Have you ever found yourself in one of those really surreal situations that has you thinking: “How did my life take me to this point?”, “What did I do to get myself here?” – Well, I seem have these moments on a regular basis right now; sometimes good, often bad, always kind of funny to assess afterwards.
To give you an example, a few months back in sudden a moment of clarity, I noticed that I was sat eating a sandwidge in a shower cubicle on a campsite in Peterborough.
Although Cheshire does not have any mountains, the hilly terrain has a lot to offer to runners; and in winter this becomes particularly interesting..
This route covers the Middlewood Way; an old railway line now popular with walkers, horse riders and cyclists as well as runners, up as far as Lyme Park on the edge of Cheshire. Today this was deep in snow and finding the trail to run along was tricky enough, let alone the hills on route.
Worldwide Cheap Jerseys from china, there are 2,500 active volcanoes. Any living thing around a volcano is at risk. The 1815 Tambora Eruption occurred in south Indonesia on Sumbawa Island. “Nobody thought I would be the guy doing that,” Maikranz said. “I was a goofy, uncoordinated kid. Some guys just look like they were born to play football.
cheap jerseys There are plenty of country, coastal and town walks, many of them enlivened by pubs selling locally brewed Theakston’s, Director’s, and beer from Jersey’s Randall’s brewery. Walking on the rugged north coast requires time and stamina. The stretch from Bonne Nuit Bay to Bouley Bay (bus number 4 connects both to St Helier) is the best bit, and, if you’ve time, carry on down into Rozel Bay and take bus number 3 back to town. cheap jerseys
This is a preview of The coaches and my teammates have been great the last two. Read the full post
It has been a genuinely unbelievable year for me and my little hobby of running about. I have covered around 3,000 miles just using my feet, raised over £3,500 for various charities and discovered so many gems we have in the UK as places to visit and run through.
North Cornwall coast
The year, like many others before it, started in January. I had about a week to try and lose what I could of the Christmas beer gut and get myself back to fitness before my first event. There were a lot of big races booked ahead of me, and the first one was a 45 mile ultra, second week in January.
My series of ‘Frodo goes to Wales’, now in its second installment is like an idiots guide to running around. I say that because I would certainly not call myself an expert on it; I just do it a lot and make loads of mistakes. So much so, my new mantra these days is that if an adventure goes completely according to plan, it is not a successful adventure.
Just to explain that, I think it’s always a good idea to have a plan, however loose. It’s just that when things go wrong it’s also nice to just be able to roll with the punches.
OBJECTIVE: Go to Wales – Let the public decide your route – See where you end up at the end of the weekend. Simple.

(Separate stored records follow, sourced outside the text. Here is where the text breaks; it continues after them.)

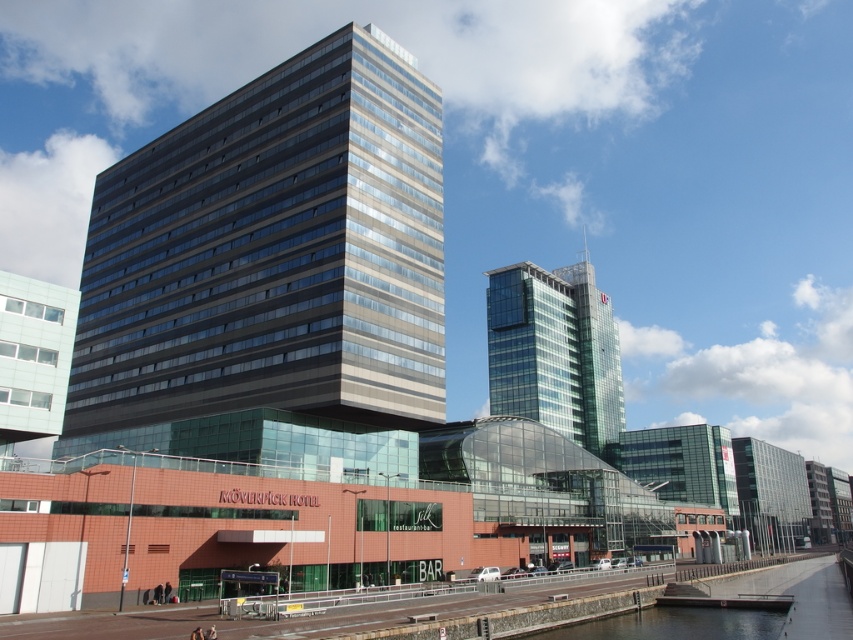
Is point (560, 342) positioned behind point (726, 609)?

Yes, it is.

Can you confirm if clear glass skyscraper at center is bigger than smooth concrete river at lower center?

Indeed, clear glass skyscraper at center has a larger size compared to smooth concrete river at lower center.

What do you see at coordinates (534, 348) in the screenshot?
I see `clear glass skyscraper at center` at bounding box center [534, 348].

Where is `clear glass skyscraper at center`? Image resolution: width=853 pixels, height=640 pixels. clear glass skyscraper at center is located at coordinates (534, 348).

Does glassy metallic building at center come in front of clear glass skyscraper at center?

Yes, it is in front of clear glass skyscraper at center.

Does glassy metallic building at center appear over clear glass skyscraper at center?

Yes, glassy metallic building at center is above clear glass skyscraper at center.

Which is behind, point (91, 336) or point (514, 332)?

The point (514, 332) is more distant.

Image resolution: width=853 pixels, height=640 pixels. I want to click on glassy metallic building at center, so click(273, 275).

Who is positioned more to the right, glassy metallic building at center or smooth concrete river at lower center?

smooth concrete river at lower center is more to the right.

Which is below, glassy metallic building at center or smooth concrete river at lower center?

smooth concrete river at lower center

What do you see at coordinates (273, 275) in the screenshot? I see `glassy metallic building at center` at bounding box center [273, 275].

Locate an element on the screen. The image size is (853, 640). glassy metallic building at center is located at coordinates (273, 275).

One of the best things about running is that in theory, you only need a pair of half decent trainers to go out and do it, and with the rise of the concept of ‘barefoot’ running, it could be argued that we don’t even need that.
How come then, that as the years have gone on (I’m in my 4th year of running now), my running expenses seem to have gone up and up? Haven’t I got everything I need now?
My series “Frodo in Wales” takes a look at running and travelling on a budget. Part 1 took me from Chester, across to Conway along the coast, then down to Betws-y-Coed and finally to the summit of Moel Siobod and back.
View getting down again
Summit of Moel Siobod
Just so we’re clear, I haven’t got a clue what I’m doing. Part 1 taught me a lot of safety elements, and as a result, part 2 will be a lot more safety orientated; certainly when it comes to the mountain ranges. These deserve at least a little bit of respect and I don’t really want to get the mountain rescue involved if at all possible.
Retracing my steps from LEJOG. I remember stopping for a coffee here one evening before the final 15 miles to Exeter.
This weekend I was at a best mate’s wedding, down in Exeter; an event I certainly wasn’t going to miss after all the great times from our school years. It would have cost a small fortune to travel by train, and flying wouldn’t have been a lot cheaper. In the end, I elected to rent a car. The beauty of renting a car is that it can double up as accommodation if you’re not too bothered about a comfortable nights sleep, so when I woke up at 6:30am in the middle of Dartmoor, along the very road I ran up earlier in the year for LEJOG, it seemed remiss of me if I didn’t go out for a run on the moors again, in a county that happened to very good to me.
What do you do when you find out you don’t get PB’s from just simply running anymore?
I started running in 2010; labouring through 10k’s and struggling through injuries all the way up to marathon distance by 2011. All the while however, if I was fit and uninjured, I would ALWAYS run a PB. That went without saying.